At the end of 2003, an Iraq transition planning team was created, with the task of planning the move from Coalition Provisional Authority (CPA) rule to Iraqi sovereignty and a US embassy. This team was run by a General. He quickly realized that he needed help and demanded and got State and NSC participation. The result was a massive effort, which worked, in the sense that transition was achieved smoothly.

The Future of Iraq Project needed NSC direction from the beginning. The White House needed to buy into planning, which it did not. The key failure was a lack of sharing of knowledge and information across the government.

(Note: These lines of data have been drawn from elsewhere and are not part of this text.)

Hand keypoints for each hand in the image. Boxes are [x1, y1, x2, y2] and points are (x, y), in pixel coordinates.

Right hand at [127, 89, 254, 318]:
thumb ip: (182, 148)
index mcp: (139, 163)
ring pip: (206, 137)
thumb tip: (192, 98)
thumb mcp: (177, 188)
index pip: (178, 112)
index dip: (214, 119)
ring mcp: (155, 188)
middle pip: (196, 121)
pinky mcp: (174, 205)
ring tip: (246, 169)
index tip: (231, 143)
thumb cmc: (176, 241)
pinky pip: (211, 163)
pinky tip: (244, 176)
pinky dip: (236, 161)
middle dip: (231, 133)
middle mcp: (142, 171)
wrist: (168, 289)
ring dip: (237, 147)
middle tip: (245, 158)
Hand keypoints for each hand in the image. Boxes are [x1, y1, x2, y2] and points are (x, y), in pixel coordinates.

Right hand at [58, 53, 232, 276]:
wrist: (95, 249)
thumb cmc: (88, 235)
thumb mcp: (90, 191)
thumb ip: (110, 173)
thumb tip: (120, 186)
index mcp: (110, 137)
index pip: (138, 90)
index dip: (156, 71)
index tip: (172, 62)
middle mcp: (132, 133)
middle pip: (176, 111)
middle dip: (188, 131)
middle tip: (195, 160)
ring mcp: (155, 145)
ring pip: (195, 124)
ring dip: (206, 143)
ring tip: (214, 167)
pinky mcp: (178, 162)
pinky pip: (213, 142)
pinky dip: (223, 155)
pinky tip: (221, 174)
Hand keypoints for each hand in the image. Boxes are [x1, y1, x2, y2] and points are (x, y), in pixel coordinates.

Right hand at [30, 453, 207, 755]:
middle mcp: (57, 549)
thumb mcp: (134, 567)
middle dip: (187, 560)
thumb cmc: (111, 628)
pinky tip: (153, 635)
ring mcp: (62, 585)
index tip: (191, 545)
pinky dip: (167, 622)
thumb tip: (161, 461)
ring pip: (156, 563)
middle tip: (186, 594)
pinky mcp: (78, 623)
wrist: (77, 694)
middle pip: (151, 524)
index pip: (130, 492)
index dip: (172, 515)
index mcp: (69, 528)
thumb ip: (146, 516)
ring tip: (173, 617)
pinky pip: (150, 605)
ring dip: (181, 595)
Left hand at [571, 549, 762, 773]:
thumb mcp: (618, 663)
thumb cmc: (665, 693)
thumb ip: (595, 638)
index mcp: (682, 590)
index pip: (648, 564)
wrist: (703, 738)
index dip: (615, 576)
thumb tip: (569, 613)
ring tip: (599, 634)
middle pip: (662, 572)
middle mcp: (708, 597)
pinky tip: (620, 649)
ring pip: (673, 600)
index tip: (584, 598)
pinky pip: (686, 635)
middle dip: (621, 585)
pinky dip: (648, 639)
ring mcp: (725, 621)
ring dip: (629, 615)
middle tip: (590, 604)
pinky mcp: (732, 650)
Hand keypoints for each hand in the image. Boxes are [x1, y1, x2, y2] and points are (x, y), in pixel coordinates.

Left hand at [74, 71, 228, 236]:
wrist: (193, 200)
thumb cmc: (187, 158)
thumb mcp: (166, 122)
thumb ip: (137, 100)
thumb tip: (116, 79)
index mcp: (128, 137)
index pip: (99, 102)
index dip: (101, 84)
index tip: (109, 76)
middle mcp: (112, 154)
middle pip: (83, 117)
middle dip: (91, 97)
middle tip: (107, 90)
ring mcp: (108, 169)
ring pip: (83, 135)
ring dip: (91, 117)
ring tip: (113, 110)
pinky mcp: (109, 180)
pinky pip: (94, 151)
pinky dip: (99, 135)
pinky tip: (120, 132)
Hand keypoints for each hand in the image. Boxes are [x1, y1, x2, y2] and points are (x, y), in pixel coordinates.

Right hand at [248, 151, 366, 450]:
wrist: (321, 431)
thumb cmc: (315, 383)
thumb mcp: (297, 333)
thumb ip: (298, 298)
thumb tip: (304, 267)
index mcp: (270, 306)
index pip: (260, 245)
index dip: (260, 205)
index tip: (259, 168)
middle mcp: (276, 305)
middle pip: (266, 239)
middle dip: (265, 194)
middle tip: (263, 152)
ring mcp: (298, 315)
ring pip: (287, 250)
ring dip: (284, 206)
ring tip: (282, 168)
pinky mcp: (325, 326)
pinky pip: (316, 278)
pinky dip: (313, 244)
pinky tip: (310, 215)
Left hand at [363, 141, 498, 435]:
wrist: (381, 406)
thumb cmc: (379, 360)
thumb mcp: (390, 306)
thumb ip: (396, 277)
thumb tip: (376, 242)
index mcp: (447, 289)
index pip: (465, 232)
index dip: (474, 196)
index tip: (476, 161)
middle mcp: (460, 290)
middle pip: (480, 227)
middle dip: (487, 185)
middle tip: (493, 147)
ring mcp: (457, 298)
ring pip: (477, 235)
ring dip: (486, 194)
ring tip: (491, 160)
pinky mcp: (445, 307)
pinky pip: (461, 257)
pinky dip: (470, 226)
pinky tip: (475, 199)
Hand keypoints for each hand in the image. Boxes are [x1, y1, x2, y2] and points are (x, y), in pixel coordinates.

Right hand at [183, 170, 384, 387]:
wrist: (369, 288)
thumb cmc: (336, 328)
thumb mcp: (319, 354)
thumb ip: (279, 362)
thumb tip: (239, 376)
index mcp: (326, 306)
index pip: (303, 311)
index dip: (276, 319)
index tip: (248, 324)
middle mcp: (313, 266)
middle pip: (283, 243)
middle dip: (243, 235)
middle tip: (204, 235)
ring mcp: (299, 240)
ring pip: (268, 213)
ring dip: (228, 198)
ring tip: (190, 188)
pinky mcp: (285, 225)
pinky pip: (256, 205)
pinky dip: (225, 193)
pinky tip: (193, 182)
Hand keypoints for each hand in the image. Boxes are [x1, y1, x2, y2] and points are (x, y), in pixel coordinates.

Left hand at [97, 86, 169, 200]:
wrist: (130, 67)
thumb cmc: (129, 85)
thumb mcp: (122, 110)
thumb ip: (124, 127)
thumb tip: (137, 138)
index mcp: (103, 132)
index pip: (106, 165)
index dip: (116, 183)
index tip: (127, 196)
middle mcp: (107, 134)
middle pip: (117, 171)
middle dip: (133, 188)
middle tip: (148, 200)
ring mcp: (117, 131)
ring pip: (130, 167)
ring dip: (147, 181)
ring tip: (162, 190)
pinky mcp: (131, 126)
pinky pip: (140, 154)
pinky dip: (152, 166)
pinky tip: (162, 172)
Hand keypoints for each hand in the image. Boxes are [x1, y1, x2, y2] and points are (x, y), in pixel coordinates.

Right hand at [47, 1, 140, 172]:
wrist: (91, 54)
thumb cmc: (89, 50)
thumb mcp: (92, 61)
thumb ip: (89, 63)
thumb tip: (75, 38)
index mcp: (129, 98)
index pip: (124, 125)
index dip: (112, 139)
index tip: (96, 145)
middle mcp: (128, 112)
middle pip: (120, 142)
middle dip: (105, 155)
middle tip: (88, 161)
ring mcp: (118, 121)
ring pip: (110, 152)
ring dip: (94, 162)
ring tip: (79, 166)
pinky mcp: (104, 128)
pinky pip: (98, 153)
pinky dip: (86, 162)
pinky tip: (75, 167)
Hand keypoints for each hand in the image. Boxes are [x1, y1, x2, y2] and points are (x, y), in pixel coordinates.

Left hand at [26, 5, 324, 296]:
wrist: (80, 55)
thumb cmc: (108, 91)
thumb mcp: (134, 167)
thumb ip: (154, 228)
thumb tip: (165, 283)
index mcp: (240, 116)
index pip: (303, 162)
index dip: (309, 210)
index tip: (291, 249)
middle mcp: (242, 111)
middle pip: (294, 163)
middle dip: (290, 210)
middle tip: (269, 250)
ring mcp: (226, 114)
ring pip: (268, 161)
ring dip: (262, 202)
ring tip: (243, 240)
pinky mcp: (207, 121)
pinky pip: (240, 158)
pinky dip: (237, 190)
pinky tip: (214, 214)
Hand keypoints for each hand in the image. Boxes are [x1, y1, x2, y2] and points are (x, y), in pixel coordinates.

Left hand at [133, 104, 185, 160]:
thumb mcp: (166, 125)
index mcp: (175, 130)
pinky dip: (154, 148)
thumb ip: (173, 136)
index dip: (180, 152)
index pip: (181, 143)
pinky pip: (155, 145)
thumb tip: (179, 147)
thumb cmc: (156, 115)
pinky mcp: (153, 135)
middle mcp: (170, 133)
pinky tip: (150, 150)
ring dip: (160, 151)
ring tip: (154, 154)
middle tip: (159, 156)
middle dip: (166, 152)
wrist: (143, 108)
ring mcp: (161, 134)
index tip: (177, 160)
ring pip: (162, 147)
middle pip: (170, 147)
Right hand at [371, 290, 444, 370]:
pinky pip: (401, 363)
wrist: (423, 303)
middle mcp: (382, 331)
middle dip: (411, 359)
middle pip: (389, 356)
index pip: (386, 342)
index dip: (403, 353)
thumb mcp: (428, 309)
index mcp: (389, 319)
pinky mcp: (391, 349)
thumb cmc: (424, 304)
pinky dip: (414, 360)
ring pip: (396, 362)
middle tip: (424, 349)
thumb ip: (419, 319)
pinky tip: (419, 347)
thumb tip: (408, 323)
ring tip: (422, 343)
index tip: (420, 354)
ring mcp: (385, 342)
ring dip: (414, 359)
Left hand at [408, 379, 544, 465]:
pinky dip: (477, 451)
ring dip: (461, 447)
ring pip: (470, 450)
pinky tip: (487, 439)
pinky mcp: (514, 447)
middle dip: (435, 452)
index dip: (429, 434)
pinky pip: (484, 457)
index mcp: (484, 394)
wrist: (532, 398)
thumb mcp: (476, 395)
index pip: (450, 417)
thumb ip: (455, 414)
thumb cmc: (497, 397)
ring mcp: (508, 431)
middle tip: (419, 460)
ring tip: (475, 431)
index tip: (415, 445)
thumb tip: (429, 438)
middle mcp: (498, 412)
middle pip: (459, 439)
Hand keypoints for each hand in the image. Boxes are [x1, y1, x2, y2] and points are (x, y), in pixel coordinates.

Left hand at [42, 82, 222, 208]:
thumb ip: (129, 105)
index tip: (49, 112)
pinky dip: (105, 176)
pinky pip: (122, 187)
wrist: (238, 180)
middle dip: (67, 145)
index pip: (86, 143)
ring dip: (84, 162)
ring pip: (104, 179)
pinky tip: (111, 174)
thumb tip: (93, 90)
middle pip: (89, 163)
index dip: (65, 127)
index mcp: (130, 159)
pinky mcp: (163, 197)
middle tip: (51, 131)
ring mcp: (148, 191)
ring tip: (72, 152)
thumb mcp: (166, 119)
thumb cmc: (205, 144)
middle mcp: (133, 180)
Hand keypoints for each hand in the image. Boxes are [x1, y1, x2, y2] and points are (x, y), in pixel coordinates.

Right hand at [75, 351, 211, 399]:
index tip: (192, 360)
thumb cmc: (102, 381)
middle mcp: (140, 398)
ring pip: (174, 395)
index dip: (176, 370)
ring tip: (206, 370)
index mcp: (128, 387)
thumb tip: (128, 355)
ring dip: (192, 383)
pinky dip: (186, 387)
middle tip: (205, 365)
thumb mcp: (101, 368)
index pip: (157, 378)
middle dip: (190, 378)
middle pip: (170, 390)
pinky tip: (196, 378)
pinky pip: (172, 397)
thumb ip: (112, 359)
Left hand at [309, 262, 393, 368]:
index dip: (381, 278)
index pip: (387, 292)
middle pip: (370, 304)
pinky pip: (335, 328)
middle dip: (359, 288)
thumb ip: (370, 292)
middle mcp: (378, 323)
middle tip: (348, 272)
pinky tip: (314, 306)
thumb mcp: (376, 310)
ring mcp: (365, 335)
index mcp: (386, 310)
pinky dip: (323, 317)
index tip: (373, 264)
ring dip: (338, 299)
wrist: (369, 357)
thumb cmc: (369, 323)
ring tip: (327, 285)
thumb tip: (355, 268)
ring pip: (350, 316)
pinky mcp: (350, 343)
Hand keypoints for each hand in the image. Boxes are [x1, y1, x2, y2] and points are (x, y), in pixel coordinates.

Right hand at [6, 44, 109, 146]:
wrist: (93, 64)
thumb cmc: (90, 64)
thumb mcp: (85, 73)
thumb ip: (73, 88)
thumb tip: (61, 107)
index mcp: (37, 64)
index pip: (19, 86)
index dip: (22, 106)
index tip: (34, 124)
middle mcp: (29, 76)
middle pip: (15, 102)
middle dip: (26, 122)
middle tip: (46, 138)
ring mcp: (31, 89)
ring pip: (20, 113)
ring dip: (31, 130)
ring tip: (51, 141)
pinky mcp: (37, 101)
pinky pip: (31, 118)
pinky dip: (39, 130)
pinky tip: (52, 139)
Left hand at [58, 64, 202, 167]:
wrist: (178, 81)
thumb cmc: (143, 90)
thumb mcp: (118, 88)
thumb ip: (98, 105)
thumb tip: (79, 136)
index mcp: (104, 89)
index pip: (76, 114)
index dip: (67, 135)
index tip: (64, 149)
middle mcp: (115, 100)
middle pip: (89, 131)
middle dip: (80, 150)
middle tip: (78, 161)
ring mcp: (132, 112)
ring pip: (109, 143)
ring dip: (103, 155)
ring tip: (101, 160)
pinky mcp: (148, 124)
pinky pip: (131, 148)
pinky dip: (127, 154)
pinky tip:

The State Department shares responsibility for the failure we see today in Iraq with DoD, the NSC, and the White House. More planning was needed than the Future of Iraq Project, even had the plans been heeded.

Charles Patterson is a retired career Foreign Service Officer with extensive experience in the Middle-East. He served in Beirut, Tel Aviv, and other posts. He participated in diplomatic efforts associated with Operation Desert Storm and the Middle-East peace process. He headed UN Security Council peacekeeping efforts for the State Department, and worked recently on Libyan disarmament.